🤖 AI Summary
This work addresses the fundamental trade-off in sparse Mixture-of-Experts (MoE) models between load balancing and expert specialization, which often leads to routing collapse or diminished expert diversity. The authors propose Hi-MoE, a novel framework that decomposes routing into two coupled hierarchical levels: inter-group routing ensures balanced token distribution across expert groups, while intra-group routing fosters complementary expert specialization and prevents collapse. This principled redesign of router behavior consistently outperforms existing sparse routing and grouped MoE approaches across both NLP and vision benchmarks. In a 58B-token pretraining setting, Hi-MoE-7B achieves a 5.6% lower perplexity and 40% improved expert balance compared to OLMoE-7B.
📝 Abstract
Sparse Mixture-of-Experts (MoE) models scale capacity by routing each token to a small subset of experts.

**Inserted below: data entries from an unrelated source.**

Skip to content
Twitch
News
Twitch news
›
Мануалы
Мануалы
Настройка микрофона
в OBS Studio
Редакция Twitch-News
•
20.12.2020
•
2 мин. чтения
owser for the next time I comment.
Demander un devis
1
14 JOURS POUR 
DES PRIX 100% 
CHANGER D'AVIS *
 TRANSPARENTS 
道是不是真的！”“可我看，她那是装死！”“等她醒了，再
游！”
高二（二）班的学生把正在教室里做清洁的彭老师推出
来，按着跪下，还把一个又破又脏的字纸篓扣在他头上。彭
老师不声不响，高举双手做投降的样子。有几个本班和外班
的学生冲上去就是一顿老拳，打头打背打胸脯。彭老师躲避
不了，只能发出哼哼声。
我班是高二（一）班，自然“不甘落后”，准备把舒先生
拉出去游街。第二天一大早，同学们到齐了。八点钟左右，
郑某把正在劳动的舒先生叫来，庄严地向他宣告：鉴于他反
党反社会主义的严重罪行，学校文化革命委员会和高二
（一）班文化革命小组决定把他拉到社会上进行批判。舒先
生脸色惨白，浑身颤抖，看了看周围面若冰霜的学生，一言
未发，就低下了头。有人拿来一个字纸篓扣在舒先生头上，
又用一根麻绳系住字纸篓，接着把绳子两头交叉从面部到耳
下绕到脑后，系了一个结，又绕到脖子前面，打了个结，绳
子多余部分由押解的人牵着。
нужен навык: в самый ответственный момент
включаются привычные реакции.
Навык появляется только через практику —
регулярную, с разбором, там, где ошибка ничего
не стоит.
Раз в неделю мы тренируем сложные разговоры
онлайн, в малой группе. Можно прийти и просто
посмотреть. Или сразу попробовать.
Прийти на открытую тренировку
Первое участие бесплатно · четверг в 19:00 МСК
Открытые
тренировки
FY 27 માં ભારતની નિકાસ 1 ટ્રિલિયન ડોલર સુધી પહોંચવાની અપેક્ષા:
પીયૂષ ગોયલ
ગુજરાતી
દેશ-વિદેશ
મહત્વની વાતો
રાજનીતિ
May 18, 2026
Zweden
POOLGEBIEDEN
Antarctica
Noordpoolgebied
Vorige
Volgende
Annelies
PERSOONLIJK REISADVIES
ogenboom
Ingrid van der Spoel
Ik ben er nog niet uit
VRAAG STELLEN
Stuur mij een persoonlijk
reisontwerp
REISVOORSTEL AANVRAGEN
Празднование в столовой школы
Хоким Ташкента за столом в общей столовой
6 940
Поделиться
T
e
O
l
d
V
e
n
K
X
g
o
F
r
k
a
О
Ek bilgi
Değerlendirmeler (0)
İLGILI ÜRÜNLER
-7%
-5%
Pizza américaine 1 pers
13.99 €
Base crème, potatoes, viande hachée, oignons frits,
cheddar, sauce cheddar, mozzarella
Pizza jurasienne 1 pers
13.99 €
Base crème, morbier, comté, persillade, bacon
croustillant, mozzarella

However, their routers exhibit a fundamental trade-off: strong load balancing can suppress expert specialization, while aggressive diversity often causes routing collapse. We propose Hi-MoE, a grouped MoE framework that decomposes routing control into two coupled levels: (i) inter-group balancing that enforces fair traffic across expert groups, and (ii) intra-group specialization that promotes complementary expert behaviors while preventing within-group collapse. Our analysis provides a principled explanation of how our hierarchical objectives reshape the router, thereby promoting stable specialization and mitigating collapse. We observe consistent improvements over recent sparse-routing and grouped-MoE baselines across NLP and vision benchmarks, and confirm robustness via scaling studies (model size, expert count) and targeted ablations. In large-scale pre-training on 58B tokens, Hi-MoE-7B achieves a 5.6% perplexity reduction and a 40% improvement in expert balance over OLMoE-7B across diverse evaluation domains.